# Task prompt
Filter the entries below, keeping only lines with the word "Jayme".

Stored data entries
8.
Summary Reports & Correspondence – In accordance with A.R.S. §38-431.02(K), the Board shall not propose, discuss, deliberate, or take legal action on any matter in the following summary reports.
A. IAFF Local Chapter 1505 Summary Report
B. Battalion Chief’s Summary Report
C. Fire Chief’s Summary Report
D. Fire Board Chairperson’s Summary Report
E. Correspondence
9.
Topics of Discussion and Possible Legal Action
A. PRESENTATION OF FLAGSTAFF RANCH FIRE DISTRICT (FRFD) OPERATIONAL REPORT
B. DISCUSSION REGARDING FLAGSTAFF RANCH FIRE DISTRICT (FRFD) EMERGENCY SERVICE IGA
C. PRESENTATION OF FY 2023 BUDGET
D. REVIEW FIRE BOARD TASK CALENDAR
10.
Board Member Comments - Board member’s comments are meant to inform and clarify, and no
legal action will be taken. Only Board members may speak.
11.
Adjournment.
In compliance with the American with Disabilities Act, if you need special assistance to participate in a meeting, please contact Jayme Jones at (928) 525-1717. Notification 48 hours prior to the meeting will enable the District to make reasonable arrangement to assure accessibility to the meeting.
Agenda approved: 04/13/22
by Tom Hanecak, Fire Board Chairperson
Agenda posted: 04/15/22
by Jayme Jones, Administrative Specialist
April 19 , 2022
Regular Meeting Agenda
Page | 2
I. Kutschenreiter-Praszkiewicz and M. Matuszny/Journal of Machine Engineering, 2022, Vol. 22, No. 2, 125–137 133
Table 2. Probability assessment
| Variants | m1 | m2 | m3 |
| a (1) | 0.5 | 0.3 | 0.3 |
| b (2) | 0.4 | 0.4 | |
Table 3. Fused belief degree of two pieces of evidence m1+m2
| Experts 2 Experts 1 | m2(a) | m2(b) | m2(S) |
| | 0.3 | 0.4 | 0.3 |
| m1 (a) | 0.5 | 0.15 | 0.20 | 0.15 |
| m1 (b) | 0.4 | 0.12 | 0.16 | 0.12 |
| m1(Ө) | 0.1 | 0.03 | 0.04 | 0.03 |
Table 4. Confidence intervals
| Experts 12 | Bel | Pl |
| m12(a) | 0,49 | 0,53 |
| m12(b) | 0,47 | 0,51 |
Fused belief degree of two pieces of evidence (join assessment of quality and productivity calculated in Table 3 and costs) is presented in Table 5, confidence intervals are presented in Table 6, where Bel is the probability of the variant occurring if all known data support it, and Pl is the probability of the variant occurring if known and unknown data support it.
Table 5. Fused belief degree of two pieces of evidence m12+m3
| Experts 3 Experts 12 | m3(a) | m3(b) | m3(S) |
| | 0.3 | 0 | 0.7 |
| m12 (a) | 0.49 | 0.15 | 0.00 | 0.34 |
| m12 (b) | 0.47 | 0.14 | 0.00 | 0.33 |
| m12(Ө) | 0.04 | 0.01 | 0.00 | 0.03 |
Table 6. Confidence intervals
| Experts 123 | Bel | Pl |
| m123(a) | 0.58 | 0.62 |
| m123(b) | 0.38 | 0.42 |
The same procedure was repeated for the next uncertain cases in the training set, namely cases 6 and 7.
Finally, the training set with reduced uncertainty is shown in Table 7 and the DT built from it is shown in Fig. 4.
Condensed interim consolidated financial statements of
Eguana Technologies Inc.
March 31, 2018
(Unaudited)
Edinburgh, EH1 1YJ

# Solution
In compliance with the American with Disabilities Act, if you need special assistance to participate in a meeting, please contact Jayme Jones at (928) 525-1717. Notification 48 hours prior to the meeting will enable the District to make reasonable arrangement to assure accessibility to the meeting.
by Jayme Jones, Administrative Specialist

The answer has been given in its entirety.